======== Supplied data ========

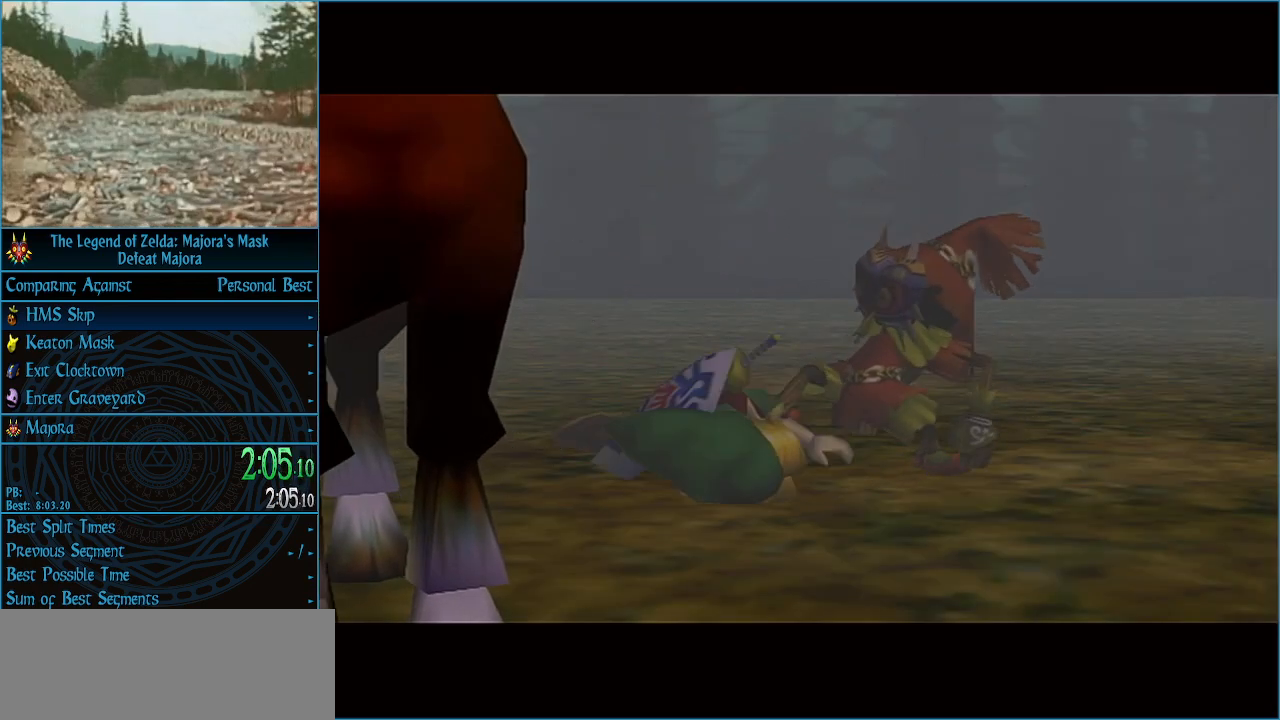
{"buttons": ["B"], "left_stick": "center", "events": [[33, "B", "down"], [100, "A", "up"], [167, "B", "up"], [200, "A", "down"], [267, "B", "down"], [300, "A", "up"], [300, "B", "up"], [400, "A", "down"], [400, "B", "down"], [467, "A", "up"]]}
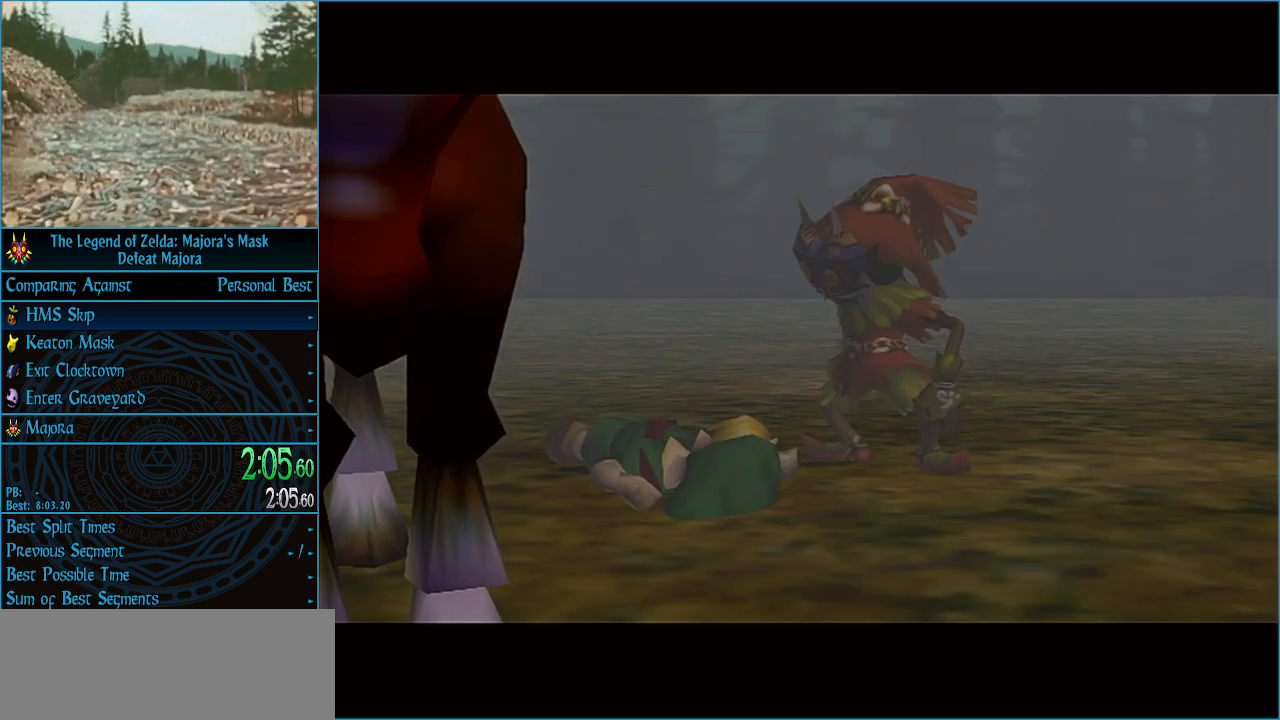
{"buttons": ["A"], "left_stick": "center", "events": [[33, "B", "up"], [100, "A", "down"], [167, "B", "down"], [200, "A", "up"], [233, "B", "up"], [300, "B", "down"], [333, "A", "down"], [400, "A", "up"], [400, "B", "up"], [500, "A", "down"]]}
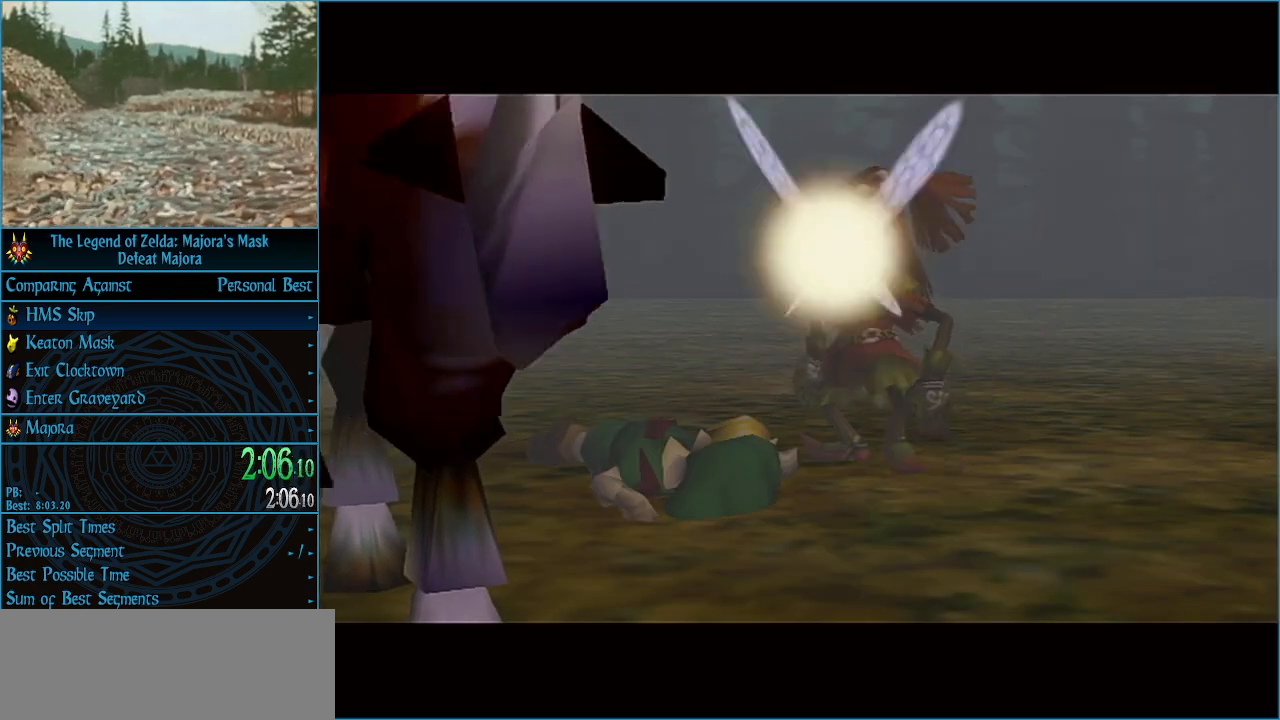
{"buttons": [], "left_stick": "center", "events": [[67, "A", "up"], [133, "B", "down"], [200, "A", "down"], [267, "A", "up"], [333, "B", "up"], [367, "A", "down"], [367, "B", "down"], [467, "A", "up"], [500, "B", "up"]]}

========

Make an exact copy of the listing, with no images in it.

{"buttons": ["B"], "left_stick": "center", "events": [[33, "B", "down"], [100, "A", "up"], [167, "B", "up"], [200, "A", "down"], [267, "B", "down"], [300, "A", "up"], [300, "B", "up"], [400, "A", "down"], [400, "B", "down"], [467, "A", "up"]]}
{"buttons": ["A"], "left_stick": "center", "events": [[33, "B", "up"], [100, "A", "down"], [167, "B", "down"], [200, "A", "up"], [233, "B", "up"], [300, "B", "down"], [333, "A", "down"], [400, "A", "up"], [400, "B", "up"], [500, "A", "down"]]}
{"buttons": [], "left_stick": "center", "events": [[67, "A", "up"], [133, "B", "down"], [200, "A", "down"], [267, "A", "up"], [333, "B", "up"], [367, "A", "down"], [367, "B", "down"], [467, "A", "up"], [500, "B", "up"]]}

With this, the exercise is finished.